We’ll definitely be taking a journey through those first three books – Interview with the Vampire, The Vampire Lestat, and Queen of the Damned – with summary and analysis, and most likely the two major films based on the first and third entries as well (hint: one of them is great fun, and the other one induces great deals of rage). Beyond that? I suppose it’ll be up to you, readers. I am fully prepared to go to war through the whole damn thing, being well familiar with the principle of “I’ll suffer and report back so that you don’t have to.” We’ll cross that bridge when we get to it. In the meantime, here’s to a new experiment!

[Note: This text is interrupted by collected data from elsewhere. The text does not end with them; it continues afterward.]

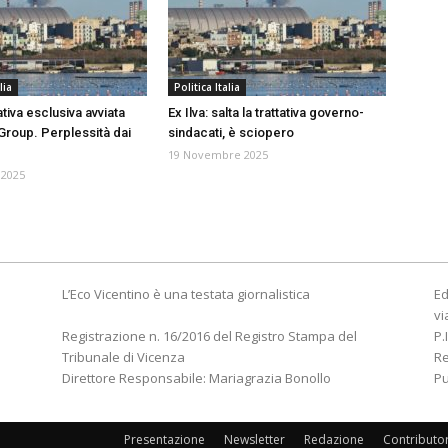
lia
Politica Italia
tativa esclusiva avviata
Ex Ilva: salta la trattativa governo-
Group. Perplessità dai
sindacati, è sciopero
19 Novembre 2025
 2025
L’Eco Vicentino è una testata giornalistica
Ed
vi
Registrazione n. 16/2016 del Registro Stampa del
P.
Tribunale di Vicenza
R
Direttore Responsabile: Mariagrazia Bonollo
Pu
Presentazione
Newsletter
Redazione
Contributo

I have a certain amount of sympathy (though not really support) for authors who decide to go all anti-modern and insist the text is their private property while the audience’s role is to sit there and interrogate it from the proscribed perspective. However, there must be better ways to express that than threatening kids looking for their own voice and making absolutely no money doing so. I’m sorry you had to go through that.
I mean, as an author I can understand feeling protective of how people view your work, but….that’s just not what culture *is* anymore, and to an extent a person can only let their stance be known and then roll with what comes. And TERRORIZING ONE’S FANS is beyond the pale.